====== Data records
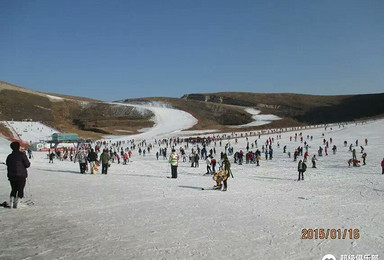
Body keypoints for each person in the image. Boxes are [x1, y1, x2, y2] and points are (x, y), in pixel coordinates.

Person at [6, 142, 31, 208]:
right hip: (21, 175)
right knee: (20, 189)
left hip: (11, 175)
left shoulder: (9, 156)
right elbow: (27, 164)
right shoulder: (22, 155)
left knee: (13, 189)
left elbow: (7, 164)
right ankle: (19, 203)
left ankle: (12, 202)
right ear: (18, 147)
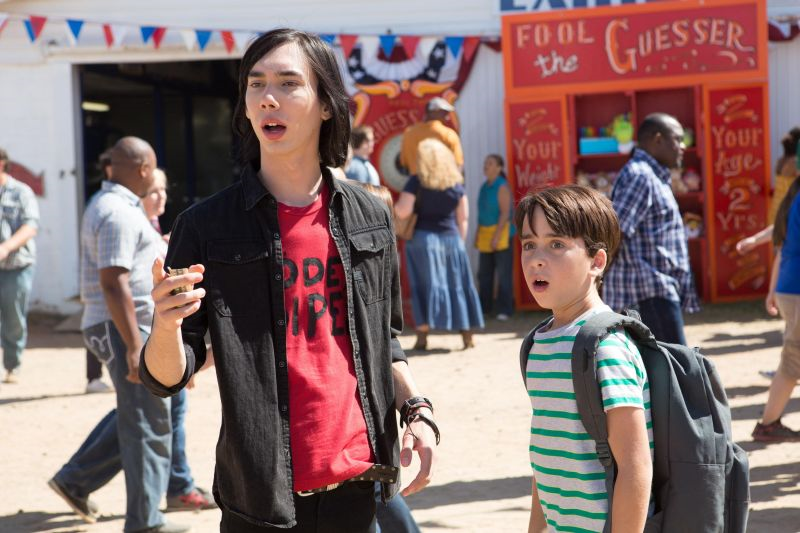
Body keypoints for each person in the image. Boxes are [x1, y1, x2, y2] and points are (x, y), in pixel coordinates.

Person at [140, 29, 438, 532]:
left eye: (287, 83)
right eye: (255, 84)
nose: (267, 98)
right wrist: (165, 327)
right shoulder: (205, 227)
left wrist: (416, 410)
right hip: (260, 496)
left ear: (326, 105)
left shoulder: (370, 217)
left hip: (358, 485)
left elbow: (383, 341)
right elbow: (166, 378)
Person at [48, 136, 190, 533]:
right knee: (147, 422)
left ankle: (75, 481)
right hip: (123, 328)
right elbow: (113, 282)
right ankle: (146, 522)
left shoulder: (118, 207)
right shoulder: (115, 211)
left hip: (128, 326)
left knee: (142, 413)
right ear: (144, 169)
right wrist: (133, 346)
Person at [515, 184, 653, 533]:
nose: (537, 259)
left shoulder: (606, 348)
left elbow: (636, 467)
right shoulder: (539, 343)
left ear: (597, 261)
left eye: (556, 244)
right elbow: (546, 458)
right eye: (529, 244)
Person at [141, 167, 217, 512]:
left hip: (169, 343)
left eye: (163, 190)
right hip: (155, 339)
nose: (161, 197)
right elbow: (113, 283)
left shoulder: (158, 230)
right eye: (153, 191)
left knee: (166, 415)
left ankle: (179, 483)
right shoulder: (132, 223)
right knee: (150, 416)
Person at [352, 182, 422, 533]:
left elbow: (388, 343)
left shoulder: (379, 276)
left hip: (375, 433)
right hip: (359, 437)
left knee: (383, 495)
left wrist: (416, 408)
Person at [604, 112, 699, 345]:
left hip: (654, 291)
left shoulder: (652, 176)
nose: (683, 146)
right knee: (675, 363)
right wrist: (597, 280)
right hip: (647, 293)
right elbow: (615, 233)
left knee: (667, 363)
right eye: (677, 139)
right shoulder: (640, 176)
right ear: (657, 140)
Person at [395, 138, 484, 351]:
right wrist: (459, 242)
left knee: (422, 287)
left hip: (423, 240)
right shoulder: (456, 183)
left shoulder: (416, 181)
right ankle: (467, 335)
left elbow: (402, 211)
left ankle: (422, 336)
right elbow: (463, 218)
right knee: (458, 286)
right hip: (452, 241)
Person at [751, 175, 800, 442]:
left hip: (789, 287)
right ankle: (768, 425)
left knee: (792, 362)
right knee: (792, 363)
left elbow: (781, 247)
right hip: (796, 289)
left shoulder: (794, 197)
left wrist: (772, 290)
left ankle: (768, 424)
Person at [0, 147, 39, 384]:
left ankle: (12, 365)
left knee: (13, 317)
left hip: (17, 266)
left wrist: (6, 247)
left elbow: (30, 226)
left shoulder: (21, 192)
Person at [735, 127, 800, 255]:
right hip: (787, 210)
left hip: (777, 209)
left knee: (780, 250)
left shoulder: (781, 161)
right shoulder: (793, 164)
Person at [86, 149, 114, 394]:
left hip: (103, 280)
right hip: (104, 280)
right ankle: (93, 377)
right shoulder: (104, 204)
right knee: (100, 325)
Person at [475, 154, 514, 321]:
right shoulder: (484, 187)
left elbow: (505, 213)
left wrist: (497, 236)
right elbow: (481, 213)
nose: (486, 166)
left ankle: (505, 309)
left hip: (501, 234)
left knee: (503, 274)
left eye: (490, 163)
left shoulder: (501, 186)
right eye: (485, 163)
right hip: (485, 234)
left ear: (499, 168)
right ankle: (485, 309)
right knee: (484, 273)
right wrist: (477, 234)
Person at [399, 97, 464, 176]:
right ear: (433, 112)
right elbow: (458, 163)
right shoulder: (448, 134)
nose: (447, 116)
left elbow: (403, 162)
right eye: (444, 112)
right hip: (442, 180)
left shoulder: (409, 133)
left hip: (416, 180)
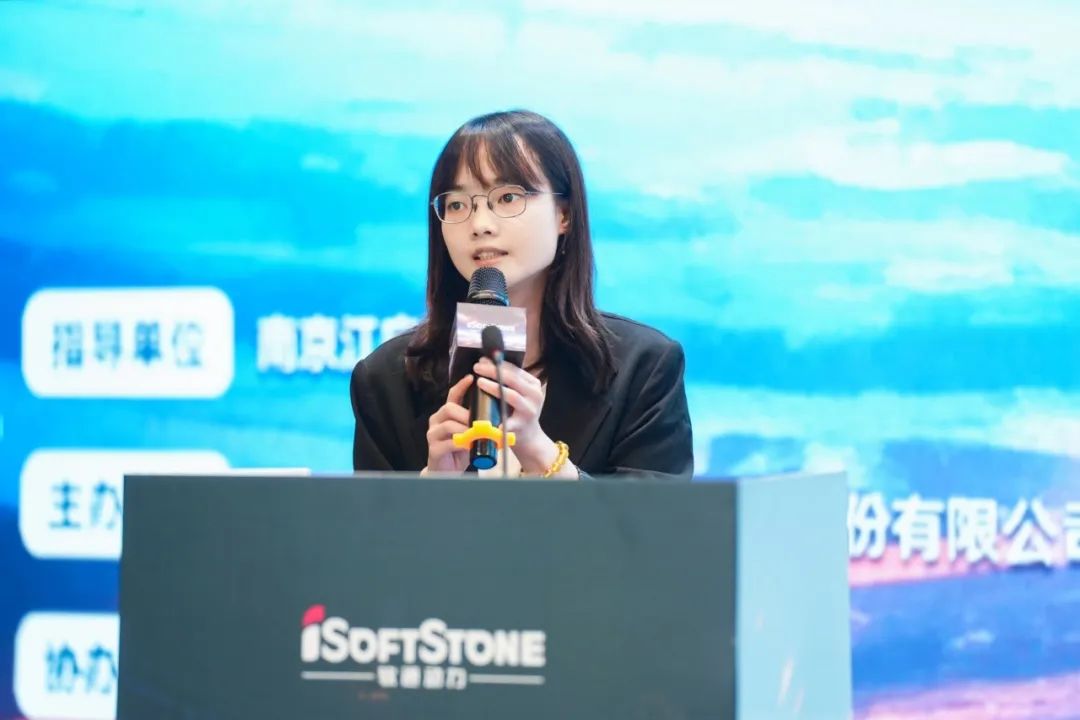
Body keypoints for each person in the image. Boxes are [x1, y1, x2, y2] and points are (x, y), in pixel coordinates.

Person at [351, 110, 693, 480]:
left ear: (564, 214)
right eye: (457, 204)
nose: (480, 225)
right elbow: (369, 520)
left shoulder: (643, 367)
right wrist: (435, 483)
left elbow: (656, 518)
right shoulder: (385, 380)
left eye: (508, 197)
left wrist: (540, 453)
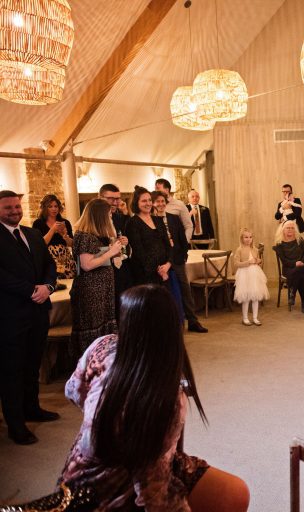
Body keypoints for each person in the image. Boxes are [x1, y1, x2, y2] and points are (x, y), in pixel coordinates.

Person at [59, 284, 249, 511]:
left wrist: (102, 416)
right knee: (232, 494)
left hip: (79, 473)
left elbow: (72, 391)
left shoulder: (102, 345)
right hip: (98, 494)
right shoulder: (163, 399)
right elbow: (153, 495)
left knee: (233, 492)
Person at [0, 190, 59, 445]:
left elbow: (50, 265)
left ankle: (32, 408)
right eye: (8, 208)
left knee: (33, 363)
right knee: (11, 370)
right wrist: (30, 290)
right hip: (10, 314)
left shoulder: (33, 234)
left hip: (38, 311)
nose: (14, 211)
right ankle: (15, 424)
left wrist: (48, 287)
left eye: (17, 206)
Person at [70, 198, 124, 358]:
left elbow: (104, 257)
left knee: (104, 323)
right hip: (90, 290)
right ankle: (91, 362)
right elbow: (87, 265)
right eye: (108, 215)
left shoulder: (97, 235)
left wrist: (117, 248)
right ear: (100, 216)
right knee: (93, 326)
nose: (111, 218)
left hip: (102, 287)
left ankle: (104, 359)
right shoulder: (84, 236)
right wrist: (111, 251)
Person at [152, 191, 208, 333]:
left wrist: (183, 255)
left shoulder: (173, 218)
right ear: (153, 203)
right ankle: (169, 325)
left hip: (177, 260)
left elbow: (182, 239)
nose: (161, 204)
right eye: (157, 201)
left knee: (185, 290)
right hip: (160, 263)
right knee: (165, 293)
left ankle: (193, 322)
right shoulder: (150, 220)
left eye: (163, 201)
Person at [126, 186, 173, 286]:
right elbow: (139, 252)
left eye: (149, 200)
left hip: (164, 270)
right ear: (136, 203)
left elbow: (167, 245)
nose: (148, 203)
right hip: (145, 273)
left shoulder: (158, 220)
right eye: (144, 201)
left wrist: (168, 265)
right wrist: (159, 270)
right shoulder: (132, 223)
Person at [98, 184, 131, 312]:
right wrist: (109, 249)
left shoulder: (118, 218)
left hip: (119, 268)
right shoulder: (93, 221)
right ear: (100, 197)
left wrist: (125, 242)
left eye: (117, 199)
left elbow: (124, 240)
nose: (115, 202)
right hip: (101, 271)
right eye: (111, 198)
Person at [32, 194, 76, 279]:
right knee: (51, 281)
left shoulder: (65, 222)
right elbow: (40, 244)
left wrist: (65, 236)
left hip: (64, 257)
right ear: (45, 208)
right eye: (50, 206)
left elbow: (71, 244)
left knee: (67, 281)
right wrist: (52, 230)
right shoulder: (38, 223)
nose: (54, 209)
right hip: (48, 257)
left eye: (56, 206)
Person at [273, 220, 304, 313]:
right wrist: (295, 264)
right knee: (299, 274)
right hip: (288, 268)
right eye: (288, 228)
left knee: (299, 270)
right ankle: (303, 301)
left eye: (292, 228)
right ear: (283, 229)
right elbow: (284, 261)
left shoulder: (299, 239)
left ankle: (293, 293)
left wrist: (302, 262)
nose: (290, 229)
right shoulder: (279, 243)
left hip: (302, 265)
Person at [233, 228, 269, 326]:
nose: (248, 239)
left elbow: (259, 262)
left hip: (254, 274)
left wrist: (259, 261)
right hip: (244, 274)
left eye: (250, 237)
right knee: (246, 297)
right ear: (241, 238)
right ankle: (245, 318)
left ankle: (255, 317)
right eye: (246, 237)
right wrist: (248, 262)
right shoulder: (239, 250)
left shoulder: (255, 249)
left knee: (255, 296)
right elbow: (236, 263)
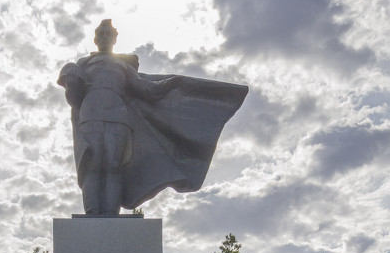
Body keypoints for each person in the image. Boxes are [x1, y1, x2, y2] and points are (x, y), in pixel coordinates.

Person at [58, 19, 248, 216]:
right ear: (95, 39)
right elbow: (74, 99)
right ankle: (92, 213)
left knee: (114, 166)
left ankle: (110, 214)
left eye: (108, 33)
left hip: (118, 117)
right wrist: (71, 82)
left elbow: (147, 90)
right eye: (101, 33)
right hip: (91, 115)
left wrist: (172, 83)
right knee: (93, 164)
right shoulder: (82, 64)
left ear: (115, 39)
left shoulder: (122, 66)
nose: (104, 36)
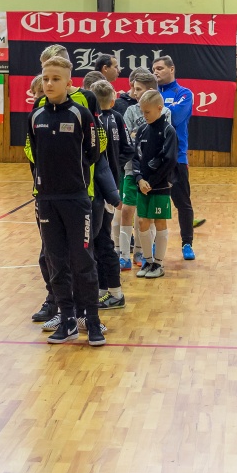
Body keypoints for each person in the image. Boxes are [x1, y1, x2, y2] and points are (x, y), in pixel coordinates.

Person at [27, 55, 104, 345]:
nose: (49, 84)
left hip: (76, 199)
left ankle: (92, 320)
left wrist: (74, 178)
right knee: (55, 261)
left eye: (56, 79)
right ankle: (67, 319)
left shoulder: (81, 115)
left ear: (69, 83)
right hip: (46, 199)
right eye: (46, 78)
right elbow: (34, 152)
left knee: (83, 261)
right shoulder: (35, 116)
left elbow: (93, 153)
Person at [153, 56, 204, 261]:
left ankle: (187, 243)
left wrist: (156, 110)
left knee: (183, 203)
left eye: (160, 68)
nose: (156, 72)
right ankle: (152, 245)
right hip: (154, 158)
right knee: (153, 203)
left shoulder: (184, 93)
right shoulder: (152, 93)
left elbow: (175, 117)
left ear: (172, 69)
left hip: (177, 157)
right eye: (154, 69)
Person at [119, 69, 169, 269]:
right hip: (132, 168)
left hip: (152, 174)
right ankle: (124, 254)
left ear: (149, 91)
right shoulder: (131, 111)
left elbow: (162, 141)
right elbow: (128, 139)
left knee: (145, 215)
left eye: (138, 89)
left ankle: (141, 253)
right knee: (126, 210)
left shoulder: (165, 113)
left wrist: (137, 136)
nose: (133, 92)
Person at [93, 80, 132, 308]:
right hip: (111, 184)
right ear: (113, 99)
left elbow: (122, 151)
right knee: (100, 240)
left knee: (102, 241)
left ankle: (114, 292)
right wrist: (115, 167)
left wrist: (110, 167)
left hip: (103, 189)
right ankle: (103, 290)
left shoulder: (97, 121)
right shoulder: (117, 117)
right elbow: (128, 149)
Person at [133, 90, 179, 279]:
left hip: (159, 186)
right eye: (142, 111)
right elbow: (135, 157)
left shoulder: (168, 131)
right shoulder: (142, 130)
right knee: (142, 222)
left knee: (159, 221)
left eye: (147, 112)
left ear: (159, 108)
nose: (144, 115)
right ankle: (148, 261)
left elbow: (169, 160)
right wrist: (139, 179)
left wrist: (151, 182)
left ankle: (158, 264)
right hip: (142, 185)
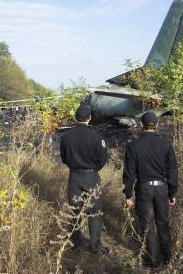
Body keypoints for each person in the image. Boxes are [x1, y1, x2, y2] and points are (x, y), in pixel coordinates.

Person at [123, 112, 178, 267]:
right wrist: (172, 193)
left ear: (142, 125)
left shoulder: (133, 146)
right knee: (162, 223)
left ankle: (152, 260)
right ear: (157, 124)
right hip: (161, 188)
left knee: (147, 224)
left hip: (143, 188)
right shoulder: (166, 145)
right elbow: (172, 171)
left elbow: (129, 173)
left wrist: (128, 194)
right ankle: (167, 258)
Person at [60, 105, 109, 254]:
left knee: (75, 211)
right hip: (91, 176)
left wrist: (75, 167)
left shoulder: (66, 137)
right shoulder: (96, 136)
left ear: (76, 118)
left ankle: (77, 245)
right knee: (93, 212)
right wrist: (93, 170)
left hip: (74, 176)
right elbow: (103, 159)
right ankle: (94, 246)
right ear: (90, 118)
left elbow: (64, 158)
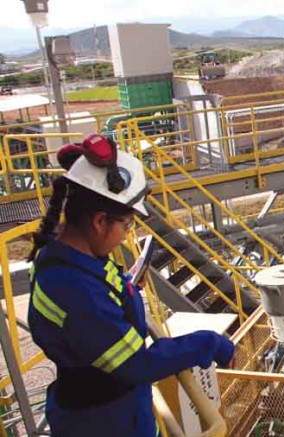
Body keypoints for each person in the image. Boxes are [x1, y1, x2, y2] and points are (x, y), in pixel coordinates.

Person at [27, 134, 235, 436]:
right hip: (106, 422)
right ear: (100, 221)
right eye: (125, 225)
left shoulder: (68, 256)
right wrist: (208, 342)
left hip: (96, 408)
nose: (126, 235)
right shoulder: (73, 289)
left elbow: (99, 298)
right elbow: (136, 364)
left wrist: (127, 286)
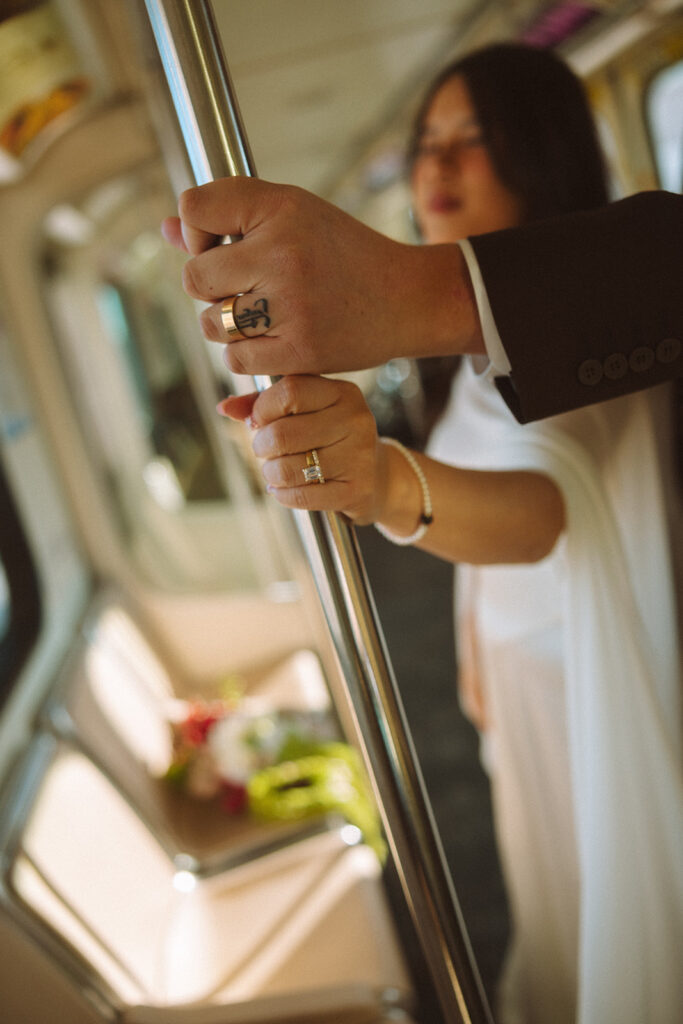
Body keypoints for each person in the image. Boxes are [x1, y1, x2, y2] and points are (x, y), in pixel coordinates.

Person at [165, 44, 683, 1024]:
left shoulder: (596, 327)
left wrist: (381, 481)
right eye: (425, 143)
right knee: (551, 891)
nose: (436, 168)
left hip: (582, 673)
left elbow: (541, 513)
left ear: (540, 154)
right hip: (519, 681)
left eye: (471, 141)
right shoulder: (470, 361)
============
Problem requirements:
Transcribe exactly the lines above, beginning at the one with "right elbow: (481, 213)" and going up to and including the one with "left wrist: (540, 453)". Pictures do not belong in the copy.

Result below:
right elbow: (481, 213)
nose: (486, 166)
left ankle: (505, 309)
left hip: (501, 234)
left knee: (503, 274)
left eye: (490, 163)
left shoulder: (501, 186)
right eye: (485, 163)
right hip: (485, 234)
left ear: (499, 168)
right ankle: (485, 309)
right knee: (484, 273)
right wrist: (477, 234)
Person at [399, 97, 464, 176]:
right ear: (433, 112)
right elbow: (458, 163)
right shoulder: (448, 134)
nose: (447, 116)
left elbow: (403, 162)
right eye: (444, 112)
right hip: (442, 180)
left shoulder: (409, 133)
left hip: (416, 180)
Body keypoints for each person in the image. Boxes are [x1, y1, x2, y2] and points are (x, y), in pixel coordinates.

Person at [351, 110, 693, 480]:
left ear: (564, 214)
right eye: (457, 204)
nose: (480, 225)
right elbow: (369, 520)
left shoulder: (643, 367)
right wrist: (435, 483)
left elbow: (656, 518)
right shoulder: (385, 380)
left eye: (508, 197)
left wrist: (540, 453)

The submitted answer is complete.